By Kip Tabb | Outer Banks Voice on June 17, 2020
The original Cotton Gin in Jarvisburg burned down in a massive blaze last October. There’s not much left of it now, just a building on the north end that was the least damaged. Work is now underway to save that one section of an iconic piece of Currituck history as the process of working toward an eventual re-opening begins.
“It’s been pretty challenging because that was pretty bad fire. It’s next spring at best,” Tommy Wright, owner of the Cotton Gin said, referring to a re-opening.
The first step is cleaning up the site, a project that involved considerable time and significant expense. At their June 15, meeting, the Currituck County Commissioners voted unanimously to authorize an economic incentive grant of $16,300 to offset the cost of cleaning up the site.
“There was trash and debris that had to be removed,” Larry Lombardi, Economic Development Director for the county said. “And so, there were tipping fees involved.”
As Lombardi explains, in the past, companies in the same situation would have asked to have their tipping fees waived, but the Wright family cleaned the site and paid for the removal of the debris. He said the grant is meant to help move the rebuilding effort forward and hopefully regain the jobs that were lost because of the fire.
“There were thirty-four jobs they had prior to the fire, so they’ll be bringing back those jobs,” Lombardi said, adding that for the county, the grant was an important investment in workplace experience as well as jobs.
It is unclear what the new Cotton Gin will look like. The surviving structure on the north end will be a part of it, with local architect Chris Nason helping to preserve it. Beyond that, though, everything is still in the planning stages.
“We’re working on another building, but not with the same architect.” This architect “does buildings for out in the country or a rural area,” Wright said.
Whatever the design of the new building, it will not be the original Cotton Gin. That building was a rambling world of multiple levels, but not quite a two-story structure. On each level, in nooks and crannies, there was something new to be discovered — a book that had been out of print for five years; a classic iron skillet; a room filled with Christmas sweaters.
That feeling cannot be recaptured, Wright said. “Whatever it is…it’s going to be pretty hard to have that magic. That was an accumulation of like thirty or forty years of winters.”
The new Cotton Gin will also have to reflect the current realties of retail. That original store, with its rambling world of discovery, created its own mystique. But increasingly brick and mortar — and wooden — stores are finding it difficult to compete against online services. As Wright explains, whatever replaces the original building will have to reflect the new reality.

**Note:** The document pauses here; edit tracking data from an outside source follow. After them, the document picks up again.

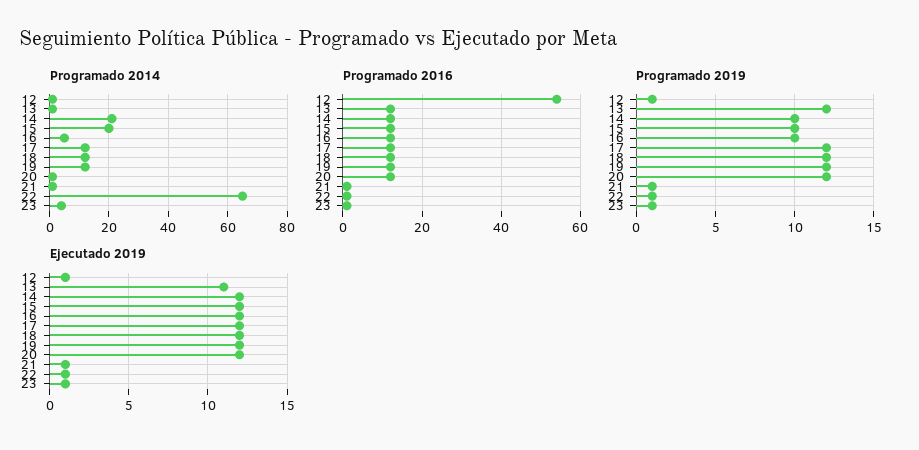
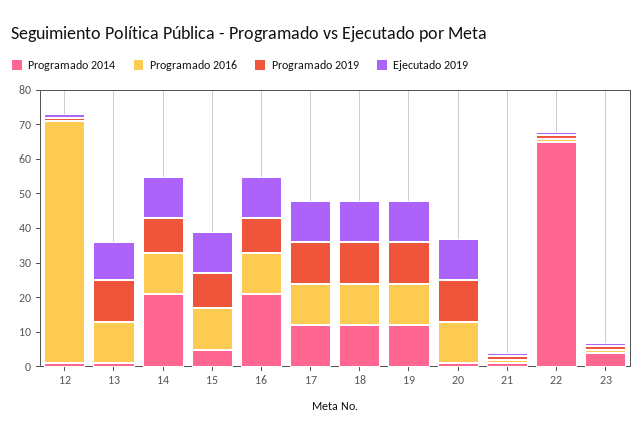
  {
    "Programado 2014": {
      "12": 0,
      "13": 0,
      "14": 20,
-     "15": 20,
+     "15": 5,
-     "16": 5,
+     "16": 20,
      "17": 10,
      "18": 10,
      "19": 10,
      "20": 0,
      "21": 0,
      "22": 65,
      "23": 5
    },
    "Programado 2016": {
-     "12": 55,
+     "12": 70,
      "13": 10,
      "14": 10,
      "15": 10,
      "16": 10,
      "17": 10,
      "18": 10,
      "19": 10,
      "20": 10,
      "21": 0,
      "22": 0,
      "23": 0
    },
    "Programado 2019": {
      "12": 1,
      "13": 12,
      "14": 10,
      "15": 10,
      "16": 10,
      "17": 12,
      "18": 12,
      "19": 12,
      "20": 12,
      "21": 1,
      "22": 1,
      "23": 1
    },
    "Ejecutado 2019": {
      "12": 1,
      "13": 11,
      "14": 12,
      "15": 12,
      "16": 12,
      "17": 12,
      "18": 12,
      "19": 12,
      "20": 12,
      "21": 1,
      "22": 1,
      "23": 1
    }
  }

“The buildings could have some food. They could have places for people to meet and events in the future,” he said. “I’d like to do something magical about retail but …retail is really hard and if I had some easy answer, obviously we would be looking at something new or different.”
Yet in spite of the difficulties, rebuilding the Cotton Gin is moving forward. And as Wright notes, after more than 50 years in business, there is a large community waiting for it to rise from the ashes.
“There seems to be a lot of communal interest that something be brought back,” he said. “People have that memory of what it was.”